親父が最後に「あいよ」と言って施術を終えた時、俺は完全に放心状態になっていた。
「どうだ、兄ちゃん。肩こりなんて吹っ飛んだだろ?」
「…………あ、はい」
マスターから声をかけられて正気に戻ったとき、髭の親父はすでに店の中から消えていた。

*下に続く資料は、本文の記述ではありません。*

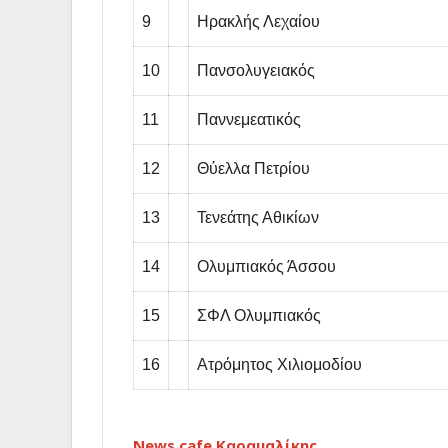
9
Ηρακλής Λεχαίου
10
Πανσολυγειακός
11
Παννεμεατικός
12
Θύελλα Πετρίου
13
Τενεάτης Αθικίων
14
Ολυμπιακός Άσσου
15
ΣΦΛ Ολυμπιακός
16
Ατρόμητος Χιλιομοδίου
News cafe Καραμαλίκης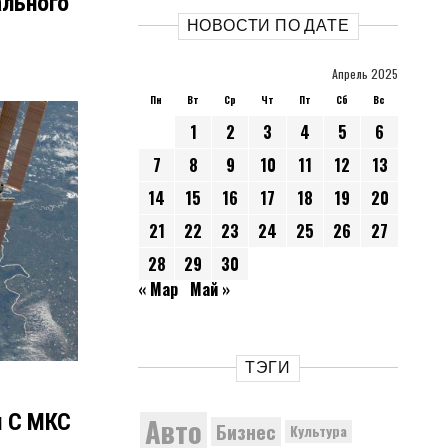
ального
НОВОСТИ ПО ДАТЕ
Апрель 2025
Пн
Вт
Ср
Чт
Пт
Сб
Вс
1
2
3
4
5
6
7
8
9
10
11
12
13
14
15
16
17
18
19
20
21
22
23
24
25
26
27
28
29
30
« Мар
Май »
ТЭГИ
я С МКС
Авто
Бизнес
Культура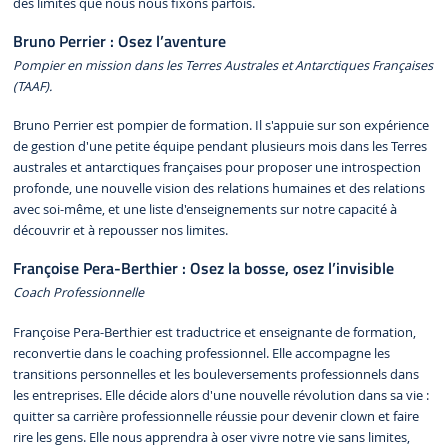
des limites que nous nous fixons parfois.
Bruno Perrier : Osez l’aventure
Pompier en mission dans les Terres Australes et Antarctiques Françaises
(TAAF).
Bruno Perrier est pompier de formation. Il s'appuie sur son expérience
de gestion d'une petite équipe pendant plusieurs mois dans les Terres
australes et antarctiques françaises pour proposer une introspection
profonde, une nouvelle vision des relations humaines et des relations
avec soi-même, et une liste d'enseignements sur notre capacité à
découvrir et à repousser nos limites.
Françoise Pera-Berthier : Osez la bosse, osez l’invisible
Coach Professionnelle
Françoise Pera-Berthier est traductrice et enseignante de formation,
reconvertie dans le coaching professionnel. Elle accompagne les
transitions personnelles et les bouleversements professionnels dans
les entreprises. Elle décide alors d'une nouvelle révolution dans sa vie :
quitter sa carrière professionnelle réussie pour devenir clown et faire
rire les gens. Elle nous apprendra à oser vivre notre vie sans limites,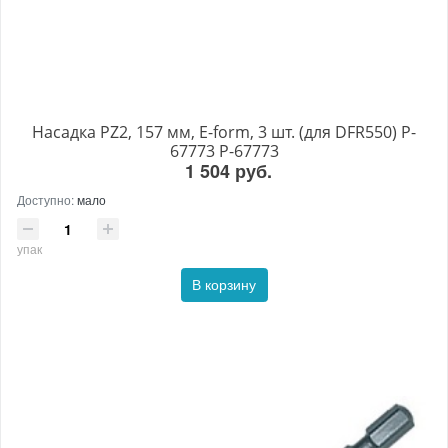
Насадка PZ2, 157 мм, E-form, 3 шт. (для DFR550) P-
67773 P-67773
1 504 руб.
Доступно:
мало
упак
В корзину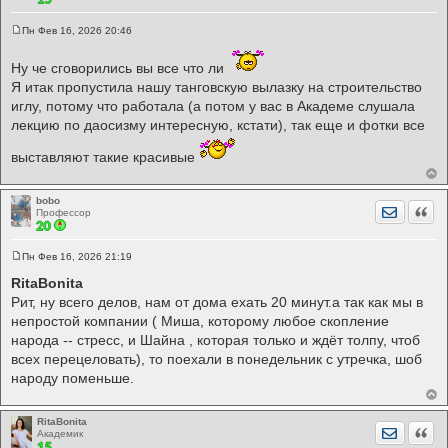
Пн Фев 16, 2026 20:46
С
о
о
Ну че сговорились вы все что ли
б
Я итак пропустила нашу танговскую вылазку на строительство
щ
е
иглу, потому что работала (а потом у вас в Академе слушала
н
лекцию по даосизму интересную, кстати), так еще и фотки все
и
е
выставляют такие красивые
bobo
Отправит
Цита
Профессор
Пн Фев 16, 2026 21:19
С
о
RitaBonita
о
Рит, ну всего делов, нам от дома ехать 20 минут.а так как мы в
б
щ
непростой компании ( Миша, которому любое скопление
е
народа -- стресс, и Шайна , которая только и ждёт толпу, чтоб
н
и
всех перецеловать), то поехали в понедельник с утречка, шоб
е
народу поменьше.
RitaBonita
Отправит
Цита
Академик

何という満足感だ。あれほど両肩の上から俺を抑えつけていた疲労感が綺麗さっぱり無くなっていた。後から聞いた話だと、親父が俺の肩を触っていたのは一分にも満たない時間だったらしい。
あの親父は何者だったんだろう?
散髪屋と名乗っていたが、そこに行けばまた肩を揉んでもらえるのだろうか?
謎が謎を呼ぶばかりだ。
とりあえず分かったことは俺の肩は凝っていて、放っておくととんでもない疲労感で動けなくなってしまうということだ。
「…………ケアしないと」
そう心に決心する。
とりあえず定期的にマッサージを受ける……いや、まずは親父のいるであろう散髪屋に行ってみよう。全てはそこからだ。
三連休の最後の日。
俺は肩こりと戦っていく決意と、親父との再会を心に誓い、晴れやかな気分で喫茶店を後にするのだ。